[Dshield] Secure computing (was: Port 135)
jlauro at umflint.edu
Tue Oct 29 04:28:08 GMT 2002
Just adding my ramblings as someone from another academic
> We've had 20 years of no laws but rather consent standards with no
> and few firewalls installed on a voluntary basis -- and look where
Almost all, if not all firewalls have been installed on a voluntary
basis, and it has been far more then a few...
> Clearly the time for that experiment has runs its course.
It is far from over. There will be plenty of new applications and
services for the internet that haven't even been dreamed about yet.
That is why many educational institutions don't like firewalls or run
them default open instead of default closed. Here I run several
firewalls with different levels of protections to/from different nets.
I have better things to do then constantly determining what ports to
open for the latest experiment on the net. Most of our servers are
blocked for very limited incoming traffic (and more importantly
outgoing traffic such that a compromised machine is useless).
However, most end-users only have the standard incoming trouble ports
(www, telnet, ssh, ftp, etc) blocked unless they request them open.
If no OS ships with it on by default, we rarely block it on user nets.
> People are trying to use the Internet in production, but in reality
> Internet is just in beta test with organizations playing around
> little they can do (and by "organizations" I mean organizations, not
> simply academic organizations).
How little??? That's a cynical point of view... Many people from
academic organizations look at it as how much they can do. They do
not want to be "limited" by a firewall.

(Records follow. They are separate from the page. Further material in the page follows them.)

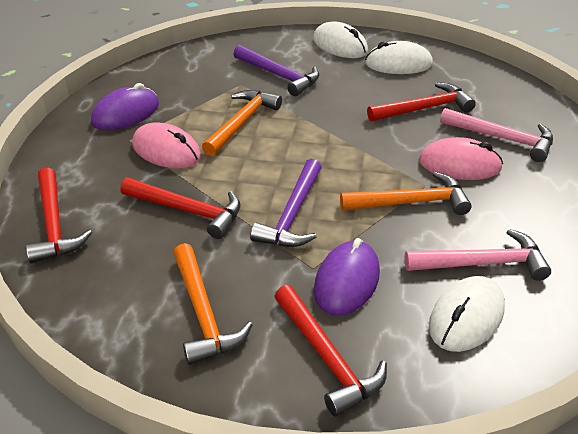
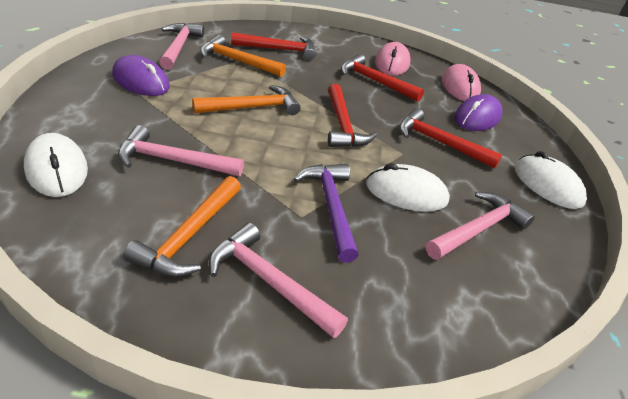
pink hammer: 2 -> 4
purple hammer: 2 -> 1

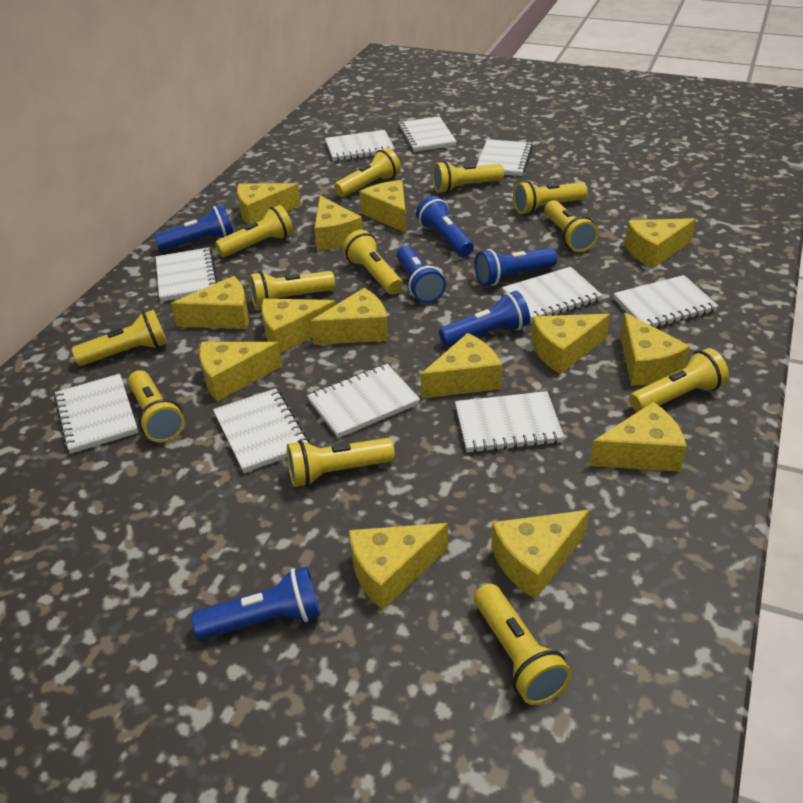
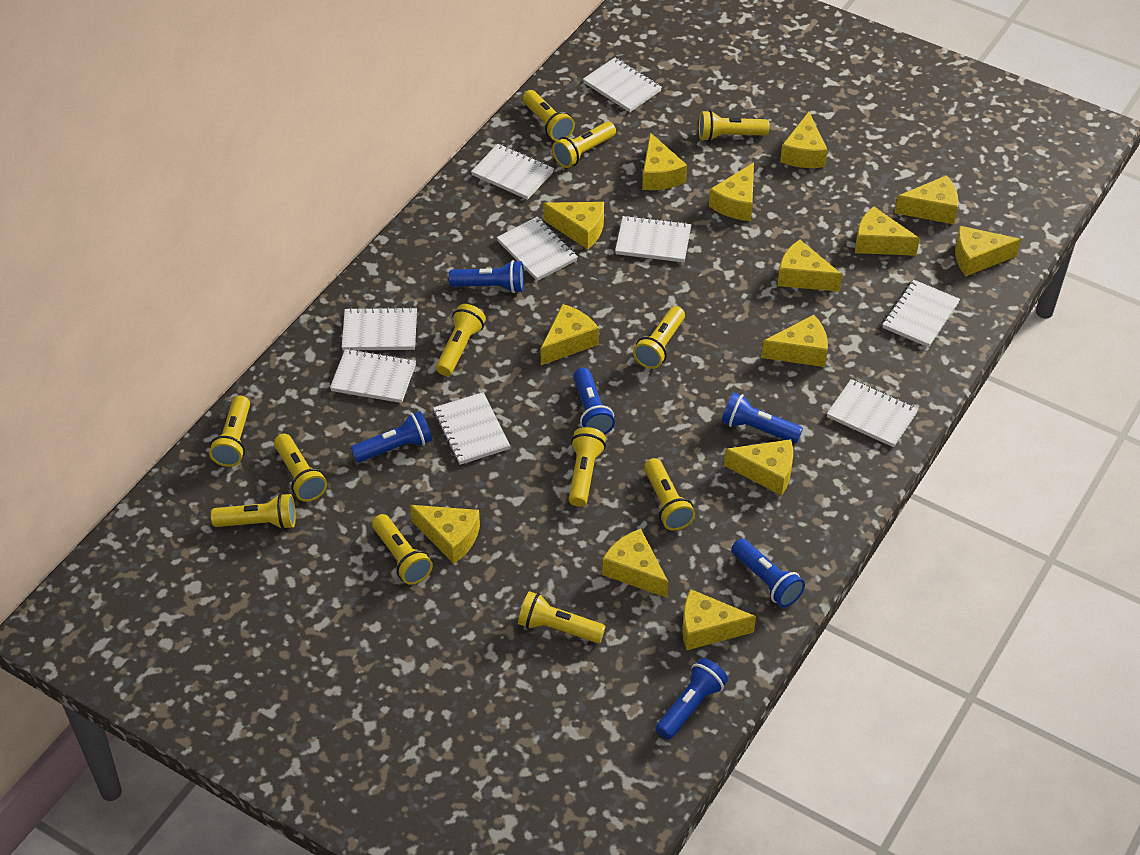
white notebook: 10 -> 9

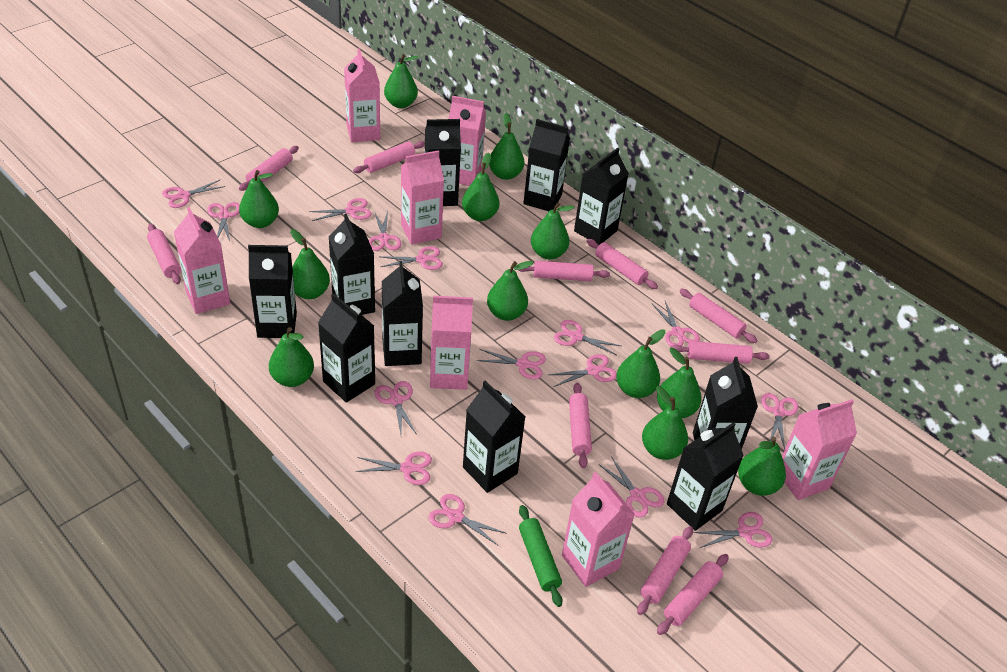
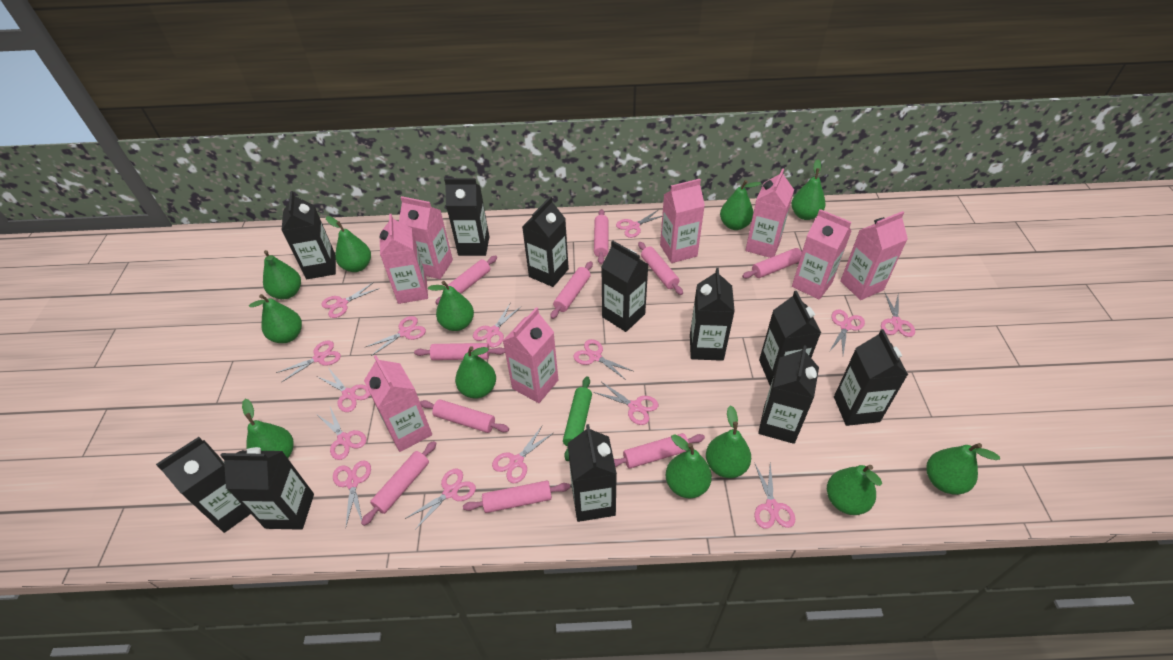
black carton: 10 -> 11
pink carton: 7 -> 8

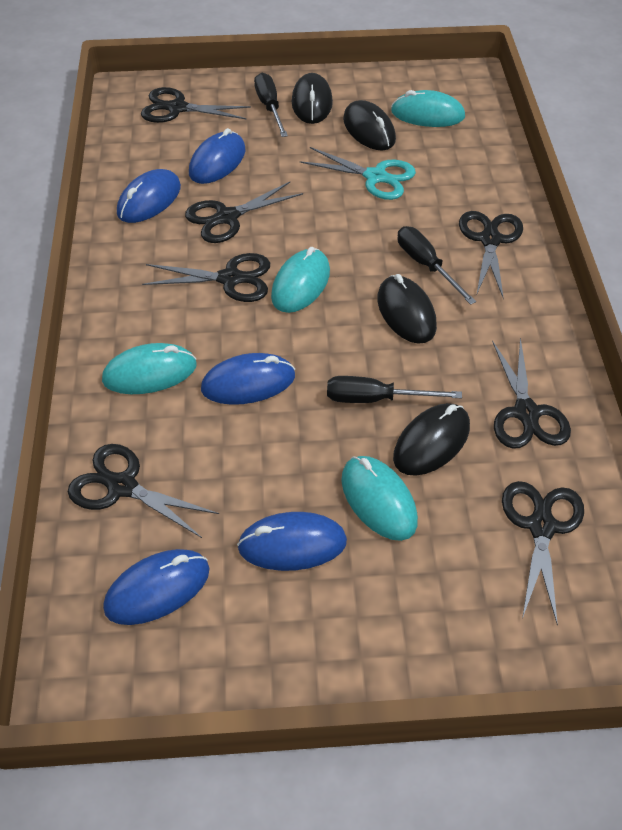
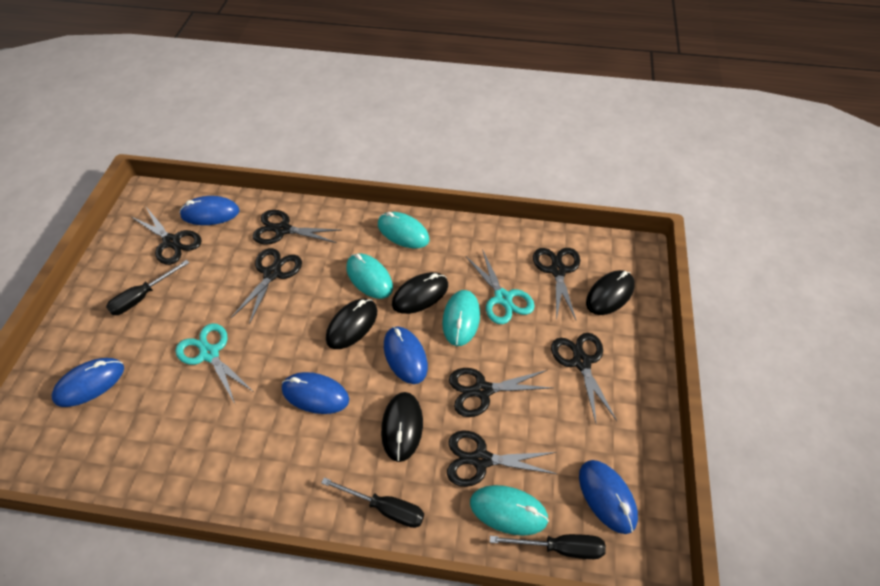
turquoise scissors: 1 -> 2

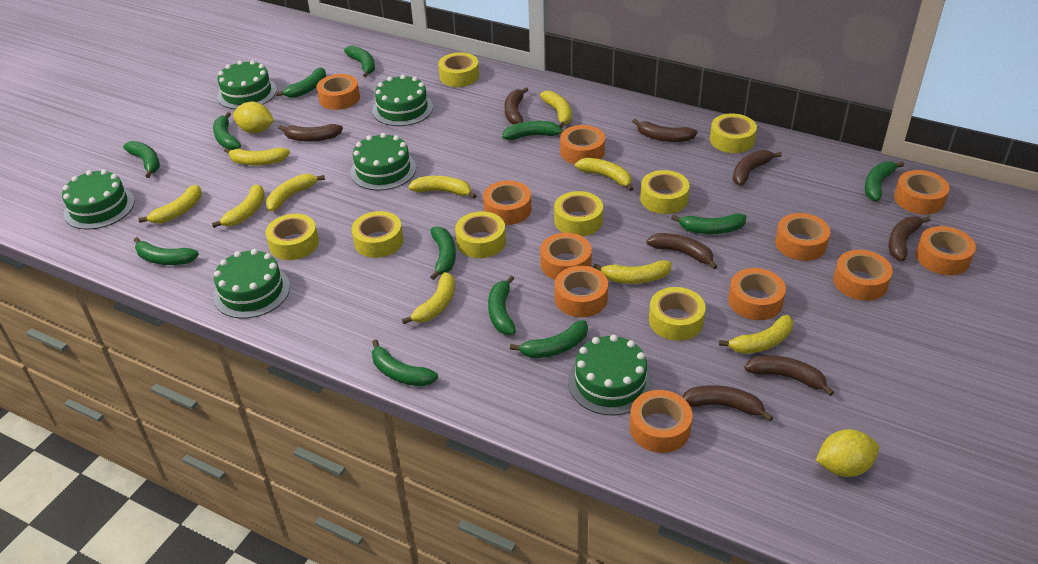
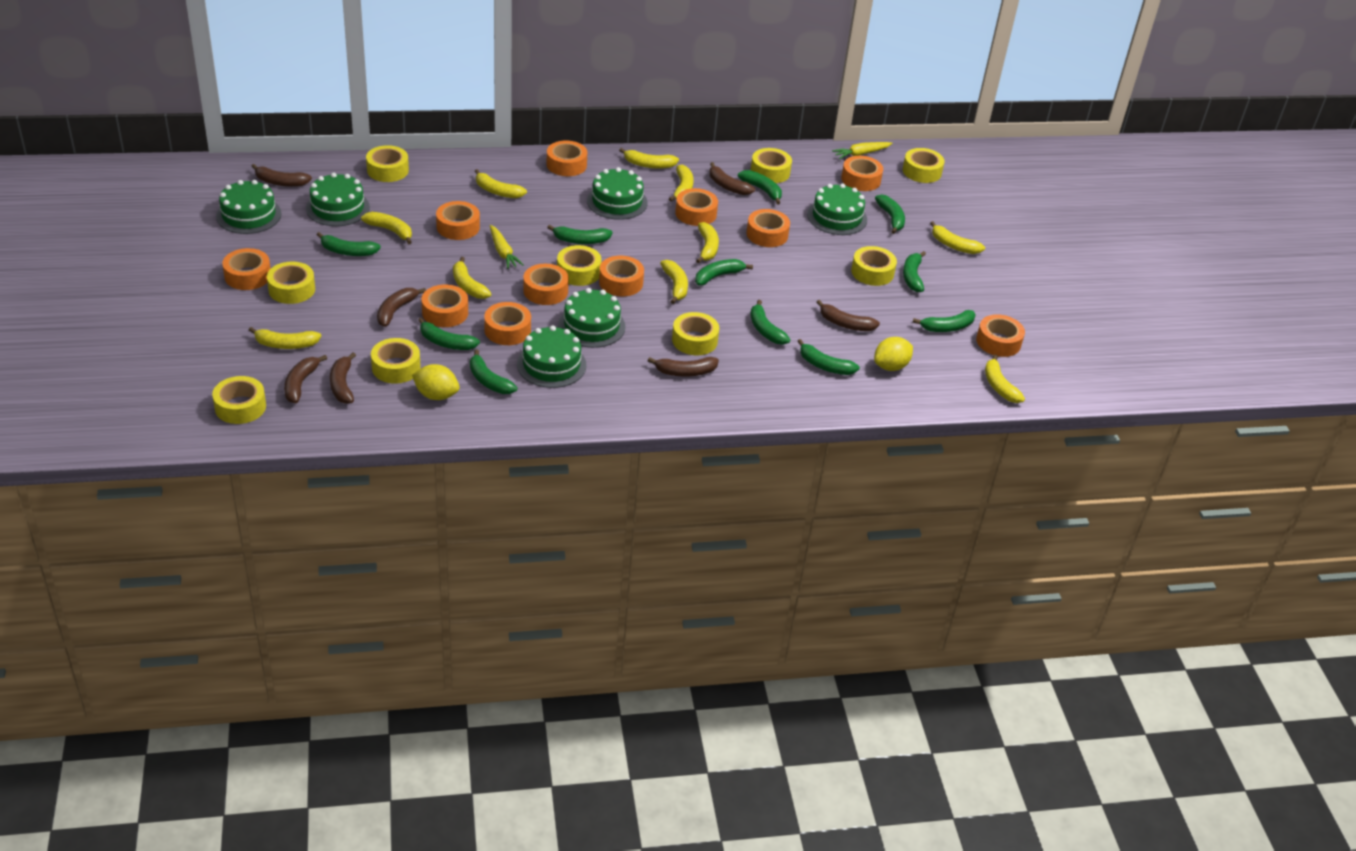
brown banana: 8 -> 7
green banana: 12 -> 11
yellow carrot: 0 -> 2
yellow tape: 8 -> 9

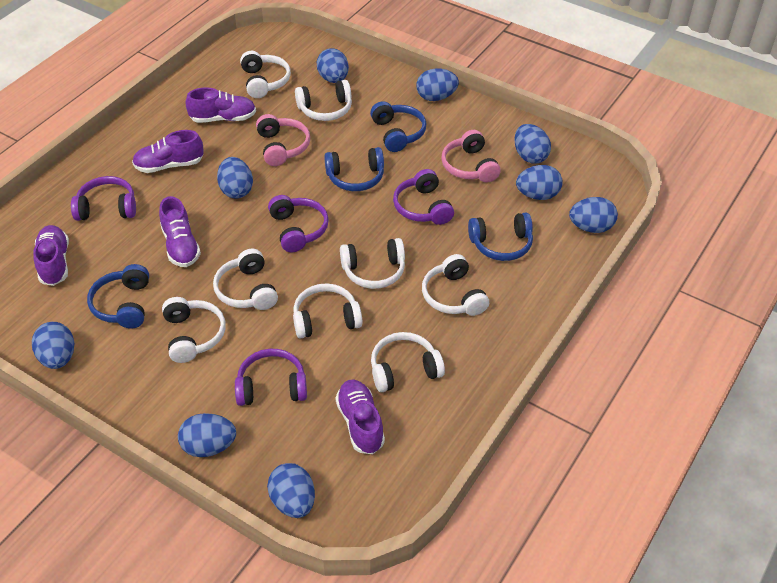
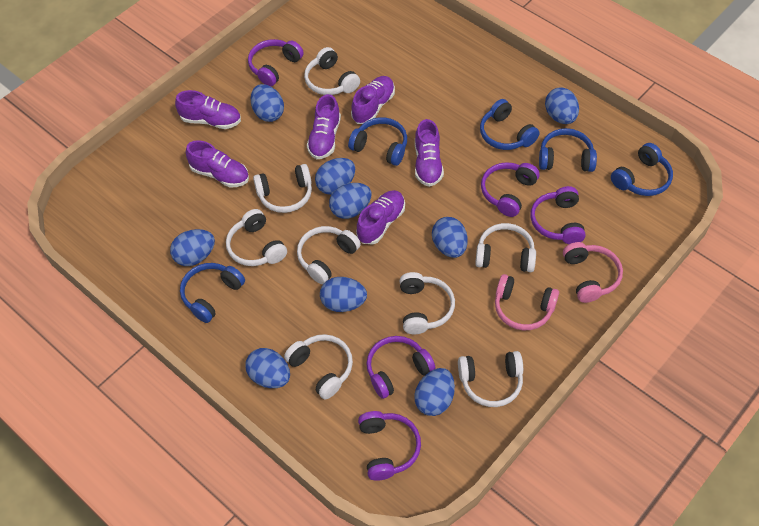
blue headphones: 4 -> 5
purple headphones: 4 -> 5
purple shoe: 5 -> 6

It's a subtle philosophical
difference, but a very important one. If you want to change anyone's
position on the matter, it helps if you first understand their point
of view. Although spending as few resources on it is sometimes a
factor for academic organizations, it's rarely the main one why
firewalls are avoided by many in academia.
There is little you can't block with host based filter rules, and
access lists in a router (which some would argue is a firewall). That
said, personally I find it far easier to have a firewall already in
place, with better support for logging, and generally easier to make
live changes to...
If your real goal is to get junk packets and hackers off the net, then
firewalls might not be your best bet anyways. Your time might be
better spent recommending passive IDS. It may not instantly block the
abusers, but it also does not go so sharply against academic freedom.
In many ways it can be better then firewalls in terms of protecting
the internet from a sites users, assuming it's configured right and
the logs are checked... A hacker stuck behind a firewall quickly
figures out how to get around it, and one wide open is more likely to
just create more log "evidence" on the IDS of their questionable
> > We trust that our machines are
> > patched and as secure as we can make them (but still
> > operational).
> The new security patches you applied last week -- they weren't on
> weeks ago were they.
> So two weeks ago your system wasn't secure was it.
> The basic principle of security is defense in depth. Do not depend
> one thing because an attacker can defeat it unexpectedly, and be in,
> you won't have any chance of stopping them.
Here is one option... assuming you know he is in...
Unplug the network cable.... :)
Here is one thing to think about as a reason not to use a firewall...
Your entire network becomes one big honey pot. If you have any holes
in your servers, the hackers on the internet will find them for you.
A hack from the outside will often be easier to detect and less likely
to alter sensitive data, compared to if someone internally hacks you.
With thousands of students potentially wanting to hack your system
from within, you can harden your servers better by just running them
without a firewall to your network. (I am not recommending this, just
throwing it out as something to think about).